The BIM5D platform can be used to realize visual and standard safety hazards inspection and investigation, improve the pertinence of risk source investigation, assign responsibilities to individuals, trace the rectification of problems effectively, and reach the management goal of zero accident.

It can also be used to link production tasks with the model, assign the progress tasks to individuals, realize lean management of the progress, and effectively avoid unclear assignment of construction tasks and disordered production management.

The BIM5D platform automatically integrates production information and generates construction logs, solving problems such as difficulty in preparing construction logs and inaccurate recording of information.

The mobile terminal shall be used to classify and record the number of persons on-site to provide a basis for the production manager to employ staff and reasonably avoid the risk of the labor dispute.

The BIM5D platform is used to promote lean management of work quantities and control material waste on-site.

c.
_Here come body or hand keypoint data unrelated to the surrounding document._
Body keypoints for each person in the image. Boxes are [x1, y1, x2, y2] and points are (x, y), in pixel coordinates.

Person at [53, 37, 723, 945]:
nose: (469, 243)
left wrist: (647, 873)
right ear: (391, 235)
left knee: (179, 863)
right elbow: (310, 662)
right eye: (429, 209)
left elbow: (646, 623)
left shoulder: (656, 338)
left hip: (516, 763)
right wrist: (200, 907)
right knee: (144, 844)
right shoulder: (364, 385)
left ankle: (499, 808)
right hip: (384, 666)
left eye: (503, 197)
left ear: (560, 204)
Research on BIM Technology

a) BIM+VR+AR technology research: Apply the most advanced VR technology, and set up 3 VR safety experience rooms to provide safety experience, education, and disclosure for field personnel. Totally 15 three-dimensional quality models are used to replace the physical models, and the mobile APP terminal is developed to ensure that the field personnel can learn anytime and anywhere; 4 software copyrights have been applied and obtained. At present, both the virtual quality model APP and the model library are improved and updated continuously.
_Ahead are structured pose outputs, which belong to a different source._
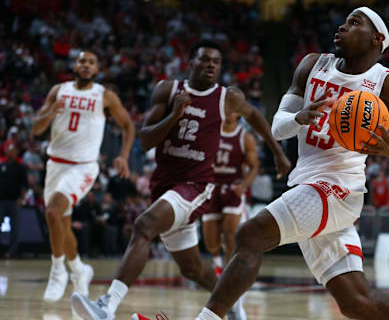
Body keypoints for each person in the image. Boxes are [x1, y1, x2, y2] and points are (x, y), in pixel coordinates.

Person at [190, 7, 389, 320]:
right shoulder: (313, 64)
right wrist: (299, 118)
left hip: (339, 189)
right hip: (307, 184)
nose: (341, 26)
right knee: (358, 303)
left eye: (354, 23)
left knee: (250, 235)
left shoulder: (388, 85)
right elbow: (278, 127)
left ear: (376, 39)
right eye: (343, 20)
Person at [71, 40, 291, 320]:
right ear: (190, 62)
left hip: (196, 186)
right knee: (192, 269)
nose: (211, 65)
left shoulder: (227, 97)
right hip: (164, 185)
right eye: (204, 59)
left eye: (216, 61)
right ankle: (232, 303)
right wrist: (175, 114)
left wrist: (278, 152)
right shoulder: (168, 90)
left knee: (144, 224)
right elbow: (146, 139)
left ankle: (106, 305)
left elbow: (256, 116)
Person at [32, 51, 135, 302]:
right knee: (61, 226)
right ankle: (79, 271)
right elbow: (36, 129)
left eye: (91, 62)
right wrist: (49, 114)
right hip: (55, 164)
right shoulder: (59, 91)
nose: (86, 65)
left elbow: (128, 126)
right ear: (74, 65)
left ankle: (58, 273)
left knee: (53, 212)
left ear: (97, 69)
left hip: (83, 167)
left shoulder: (104, 95)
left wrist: (123, 155)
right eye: (82, 61)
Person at [201, 114, 259, 318]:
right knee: (210, 242)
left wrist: (244, 185)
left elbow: (254, 167)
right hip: (211, 187)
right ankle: (219, 268)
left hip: (232, 188)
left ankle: (228, 281)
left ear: (238, 114)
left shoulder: (244, 137)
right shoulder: (210, 131)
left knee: (230, 235)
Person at [0, 142, 28, 258]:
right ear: (6, 151)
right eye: (9, 150)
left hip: (15, 201)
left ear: (16, 152)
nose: (11, 152)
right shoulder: (1, 165)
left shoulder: (20, 167)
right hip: (1, 201)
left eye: (13, 150)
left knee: (15, 228)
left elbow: (25, 185)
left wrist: (22, 199)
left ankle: (12, 252)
b) Calculation, analysis, and research of deep foundation pit: Use the deep foundation pit calculation software to carry out three-dimensional stress analysis of the deep foundation pit, find out the dangerous deformation points of the foundation pit under working conditions such as earthwork excavation and internal support removal, and formulate operation instructions to guide the field earthwork excavation and internal support removal.
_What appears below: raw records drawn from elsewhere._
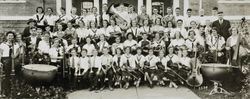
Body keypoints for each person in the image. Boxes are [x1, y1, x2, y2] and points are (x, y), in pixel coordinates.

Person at [0, 31, 20, 97]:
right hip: (5, 59)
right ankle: (7, 90)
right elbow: (0, 54)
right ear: (6, 37)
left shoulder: (16, 44)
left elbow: (18, 51)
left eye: (12, 36)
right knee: (7, 69)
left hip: (13, 58)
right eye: (9, 36)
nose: (10, 37)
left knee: (18, 64)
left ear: (14, 37)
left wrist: (15, 55)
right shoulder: (3, 44)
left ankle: (16, 86)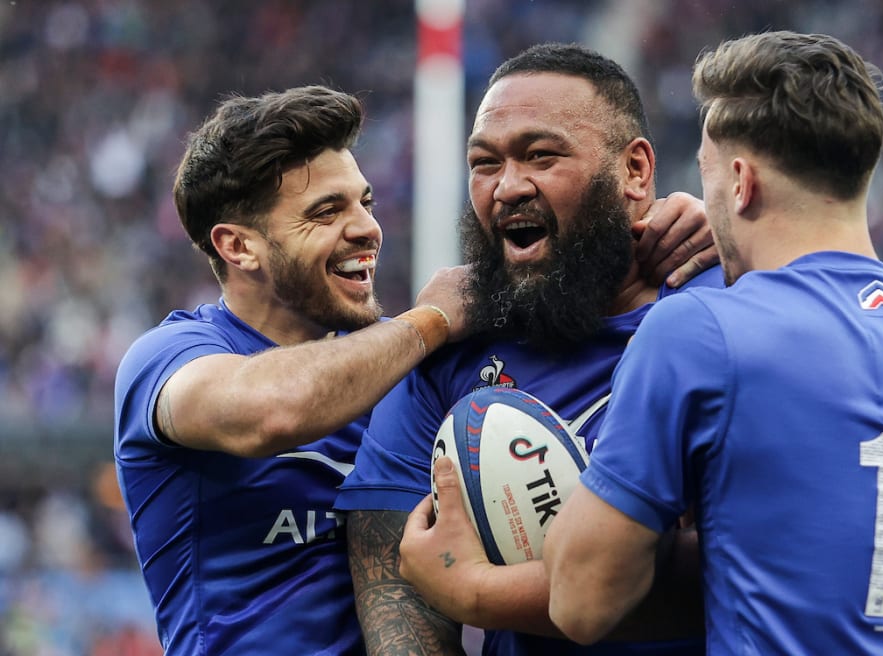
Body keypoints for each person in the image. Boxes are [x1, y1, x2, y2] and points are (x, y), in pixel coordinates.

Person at [113, 84, 711, 655]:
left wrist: (693, 228)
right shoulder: (169, 359)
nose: (366, 228)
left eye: (364, 202)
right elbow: (273, 410)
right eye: (325, 212)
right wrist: (431, 321)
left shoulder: (395, 372)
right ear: (238, 247)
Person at [543, 31, 883, 656]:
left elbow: (581, 601)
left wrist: (470, 588)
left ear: (740, 182)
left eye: (705, 178)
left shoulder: (699, 332)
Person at [337, 43, 720, 656]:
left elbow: (750, 566)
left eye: (541, 156)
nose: (508, 187)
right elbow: (394, 581)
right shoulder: (451, 350)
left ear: (636, 172)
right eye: (484, 163)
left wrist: (480, 591)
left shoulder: (723, 316)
c) BIM + progress cloud computing: Research and develop the progress cloud computing platform under the data of the BIM5D platform, prepare the schedule based on project characteristics, and carry out inverse-calculation of the resource allocation plan to reduce the waste of manpower and materials caused by manual calculation.

d) BIM + lightweight platform application research: Realize real-time, convenient, and lightweight resource management to provide data support for project cost collection and accounting by sharing information such as sporadic labor, progress measurement, personnel input, materials, and equipment on the BIM5D platform.

The lightweight platform APP is developed and utilized to upload information such as sporadic labor, material acceptance and progress measurement on-site in real-time to ensure timely and accurate data collection and automatic generation of various ledgers.

The asset revitalization system, i.e., the idle items’ website of the China Construction Fifth Engineering Division Corp., Ltd., is used to realize resource sharing, simplify the material allocation process and improve turnover efficiency.

iv. Summary of Benefits

a. Assistance has been provided for project management and construction.

b. Economic benefits: The partial statistics show that the BIM technology has been used in the Project to find out more than 3,900 conflicts among various disciplines and optimize over 1,500 drawings. At present, it can be predicted that the economic benefits are about CNY 5.45 million, and the time benefit is about 55 days.

c. Social benefits: With the aid of BIM technology, the Project has won 1 science and technology progress award. More than 50 exchanges and training activities were performed.